Quoted passage
● ● ● ●

Dave Hunter, Jr., Complainant,v.Patrick R. Donahoe, Postmaster General, United States Postal Service, (Southwest Area), Agency.

Equal Employment Opportunity CommissionAug 18, 2011
0120081971 (E.E.O.C. Aug. 18, 2011)

0120081971

08-18-2011

Dave Hunter, Jr., Complainant, v. Patrick R. Donahoe, Postmaster General, United States Postal Service, (Southwest Area), Agency.




Dave Hunter, Jr.,

Complainant,

v.

Patrick R. Donahoe,

Postmaster General,

United States Postal Service,

(Southwest Area),

Agency.

Appeal No. 0120081971

Hearing No. 461-2006-00072X

Agency No. 4G-700-0080-06

DECISION

On March 18, 2008, Complainant filed an appeal from the Agency’s March

11, 2008, final order concerning his equal employment opportunity (EEO)

● ● ● ●

Required actions
1. Copy the EEOC decision word for word, starting at "Hearing No. 461-2006-00072X" and ending at "employment opportunity (EEO)".
2. According to the EEOC decision, on what date did Complainant file his appeal?
3. Write what comes next in the EEOC decision, picking up from its final words.

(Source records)
● ● ● ●

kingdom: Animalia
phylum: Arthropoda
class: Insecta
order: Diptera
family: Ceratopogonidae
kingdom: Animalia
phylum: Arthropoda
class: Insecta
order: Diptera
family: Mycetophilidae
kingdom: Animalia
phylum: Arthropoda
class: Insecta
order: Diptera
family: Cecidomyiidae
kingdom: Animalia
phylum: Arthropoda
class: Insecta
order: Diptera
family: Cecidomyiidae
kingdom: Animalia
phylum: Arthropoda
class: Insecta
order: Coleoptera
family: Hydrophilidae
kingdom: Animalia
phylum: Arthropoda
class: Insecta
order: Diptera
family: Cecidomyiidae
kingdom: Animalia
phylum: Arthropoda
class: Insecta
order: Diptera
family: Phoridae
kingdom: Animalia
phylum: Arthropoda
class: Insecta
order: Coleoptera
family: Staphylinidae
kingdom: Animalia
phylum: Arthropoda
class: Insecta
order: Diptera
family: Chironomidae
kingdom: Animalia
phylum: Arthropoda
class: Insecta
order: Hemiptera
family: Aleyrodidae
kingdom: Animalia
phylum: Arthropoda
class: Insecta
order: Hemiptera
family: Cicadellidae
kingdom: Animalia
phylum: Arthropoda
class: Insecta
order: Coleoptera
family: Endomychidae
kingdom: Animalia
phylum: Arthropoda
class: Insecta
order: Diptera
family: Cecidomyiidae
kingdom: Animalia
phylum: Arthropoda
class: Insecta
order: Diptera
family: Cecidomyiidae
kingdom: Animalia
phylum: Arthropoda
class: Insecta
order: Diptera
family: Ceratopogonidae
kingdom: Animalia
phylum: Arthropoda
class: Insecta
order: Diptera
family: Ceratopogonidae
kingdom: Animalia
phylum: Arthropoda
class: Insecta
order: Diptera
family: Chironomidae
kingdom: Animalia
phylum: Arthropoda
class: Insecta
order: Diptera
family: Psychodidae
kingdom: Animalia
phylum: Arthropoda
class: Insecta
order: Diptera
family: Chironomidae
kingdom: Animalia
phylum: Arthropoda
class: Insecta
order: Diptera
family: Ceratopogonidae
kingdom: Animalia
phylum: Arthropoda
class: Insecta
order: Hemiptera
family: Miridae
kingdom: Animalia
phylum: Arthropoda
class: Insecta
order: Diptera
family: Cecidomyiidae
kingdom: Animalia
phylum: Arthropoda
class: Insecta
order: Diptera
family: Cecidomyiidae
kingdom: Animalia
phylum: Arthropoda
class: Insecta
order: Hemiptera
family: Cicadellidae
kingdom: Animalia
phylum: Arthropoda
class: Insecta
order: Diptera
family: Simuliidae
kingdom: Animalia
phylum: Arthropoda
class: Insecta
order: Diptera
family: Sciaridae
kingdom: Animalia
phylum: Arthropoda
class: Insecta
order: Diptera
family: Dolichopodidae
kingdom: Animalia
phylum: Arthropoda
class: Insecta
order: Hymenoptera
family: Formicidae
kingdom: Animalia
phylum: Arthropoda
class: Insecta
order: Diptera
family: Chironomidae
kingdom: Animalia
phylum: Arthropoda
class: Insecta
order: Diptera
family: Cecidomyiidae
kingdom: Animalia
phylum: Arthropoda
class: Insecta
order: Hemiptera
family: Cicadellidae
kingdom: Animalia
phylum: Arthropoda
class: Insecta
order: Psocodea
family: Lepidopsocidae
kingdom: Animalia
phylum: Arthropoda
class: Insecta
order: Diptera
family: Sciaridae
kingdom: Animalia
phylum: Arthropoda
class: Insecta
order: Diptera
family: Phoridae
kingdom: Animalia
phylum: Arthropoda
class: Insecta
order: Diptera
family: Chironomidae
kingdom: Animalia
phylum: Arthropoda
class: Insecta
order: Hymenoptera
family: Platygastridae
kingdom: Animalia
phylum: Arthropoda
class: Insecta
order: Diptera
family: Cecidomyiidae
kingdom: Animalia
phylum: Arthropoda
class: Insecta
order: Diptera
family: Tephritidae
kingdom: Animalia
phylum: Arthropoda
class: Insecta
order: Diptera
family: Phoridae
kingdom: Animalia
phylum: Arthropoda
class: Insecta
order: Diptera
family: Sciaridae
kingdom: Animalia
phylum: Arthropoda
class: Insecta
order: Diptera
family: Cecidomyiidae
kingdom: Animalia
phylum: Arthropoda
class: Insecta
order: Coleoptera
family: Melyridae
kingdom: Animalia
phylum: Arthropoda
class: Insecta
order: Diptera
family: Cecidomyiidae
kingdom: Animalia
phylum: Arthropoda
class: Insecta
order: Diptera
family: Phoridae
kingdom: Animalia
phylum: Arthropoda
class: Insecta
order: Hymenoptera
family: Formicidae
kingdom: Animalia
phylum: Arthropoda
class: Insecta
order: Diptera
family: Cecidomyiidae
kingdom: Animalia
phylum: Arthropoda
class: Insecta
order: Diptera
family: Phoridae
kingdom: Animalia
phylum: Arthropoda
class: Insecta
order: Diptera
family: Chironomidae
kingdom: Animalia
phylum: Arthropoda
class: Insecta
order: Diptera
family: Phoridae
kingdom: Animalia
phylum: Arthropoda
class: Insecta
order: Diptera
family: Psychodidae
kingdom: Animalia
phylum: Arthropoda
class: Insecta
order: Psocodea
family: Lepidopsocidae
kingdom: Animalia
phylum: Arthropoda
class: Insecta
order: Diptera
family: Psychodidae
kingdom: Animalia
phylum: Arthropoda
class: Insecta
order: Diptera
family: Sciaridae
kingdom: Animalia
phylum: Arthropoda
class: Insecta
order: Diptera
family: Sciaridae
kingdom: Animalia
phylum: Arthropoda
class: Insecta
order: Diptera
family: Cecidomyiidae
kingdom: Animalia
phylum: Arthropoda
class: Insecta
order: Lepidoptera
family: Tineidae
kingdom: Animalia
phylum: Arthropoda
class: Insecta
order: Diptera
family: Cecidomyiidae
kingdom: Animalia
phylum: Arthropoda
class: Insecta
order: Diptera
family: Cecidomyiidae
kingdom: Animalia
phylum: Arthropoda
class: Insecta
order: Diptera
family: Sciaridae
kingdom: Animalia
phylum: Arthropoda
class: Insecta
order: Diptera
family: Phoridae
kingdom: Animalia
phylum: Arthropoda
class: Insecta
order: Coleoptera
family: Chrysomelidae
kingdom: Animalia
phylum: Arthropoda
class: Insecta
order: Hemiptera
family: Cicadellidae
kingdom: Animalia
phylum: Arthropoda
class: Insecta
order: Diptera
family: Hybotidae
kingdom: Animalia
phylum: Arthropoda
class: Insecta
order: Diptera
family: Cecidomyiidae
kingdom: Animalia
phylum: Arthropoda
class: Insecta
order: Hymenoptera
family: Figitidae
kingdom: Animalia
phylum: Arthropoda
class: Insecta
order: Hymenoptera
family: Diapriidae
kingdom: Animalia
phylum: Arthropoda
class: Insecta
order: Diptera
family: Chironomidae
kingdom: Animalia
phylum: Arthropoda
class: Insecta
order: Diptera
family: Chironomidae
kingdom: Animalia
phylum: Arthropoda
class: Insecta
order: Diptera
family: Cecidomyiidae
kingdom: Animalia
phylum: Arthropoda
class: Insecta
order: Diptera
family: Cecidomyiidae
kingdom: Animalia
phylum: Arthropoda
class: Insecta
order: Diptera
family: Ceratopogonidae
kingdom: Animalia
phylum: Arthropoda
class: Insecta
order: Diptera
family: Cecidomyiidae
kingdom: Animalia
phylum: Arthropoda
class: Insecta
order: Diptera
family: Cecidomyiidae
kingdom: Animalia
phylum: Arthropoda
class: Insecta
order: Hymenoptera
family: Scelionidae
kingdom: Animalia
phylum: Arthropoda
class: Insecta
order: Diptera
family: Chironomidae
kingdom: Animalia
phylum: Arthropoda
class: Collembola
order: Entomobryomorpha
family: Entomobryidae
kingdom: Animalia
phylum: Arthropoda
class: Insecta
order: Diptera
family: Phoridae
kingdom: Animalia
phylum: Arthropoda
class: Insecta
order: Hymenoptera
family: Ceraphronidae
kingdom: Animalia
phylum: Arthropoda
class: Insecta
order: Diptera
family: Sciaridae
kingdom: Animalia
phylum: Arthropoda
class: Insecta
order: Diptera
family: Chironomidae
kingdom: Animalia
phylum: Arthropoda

● ● ● ●

Task responses
1.
Hearing No. 461-2006-00072X

Agency No. 4G-700-0080-06

DECISION

On March 18, 2008, Complainant filed an appeal from the Agency’s March

11, 2008, final order concerning his equal employment opportunity (EEO)

2. March 18, 2008

3.
complaint alleging employment discrimination in violation of Section

501 of the Rehabilitation Act of 1973 (Rehabilitation Act), as amended,

29 U.S.C. § 791 et seq. The Commission deems the appeal timely and

accepts it pursuant to 29 C.F.R. § 1614.405(a). For the following

reasons, the Commission AFFIRMS the Agency’s final order.

BACKGROUND

At the time of events giving rise to this complaint, Complainant was a

bidder as a T-6 Letter Carrier at the Agency’s Post Office facility

in Gretna, Louisiana. The record indicated that Complainant had been

employed with the Agency. On April 2, 2004, Complainant stopped working

for medical reasons. In November 2004, Complainant was diagnosed with

hypertensive vascular disease and applied for disability retirement with

the Office of Personnel Management. However, it was denied. On March

9, 2006, Complainant bid on the T-6 Letter Carrier position which was

awarded to him on March 13, 2006. The record showed that the position

entailed casing and delivering mail on five different routes when a

regular carrier was not working.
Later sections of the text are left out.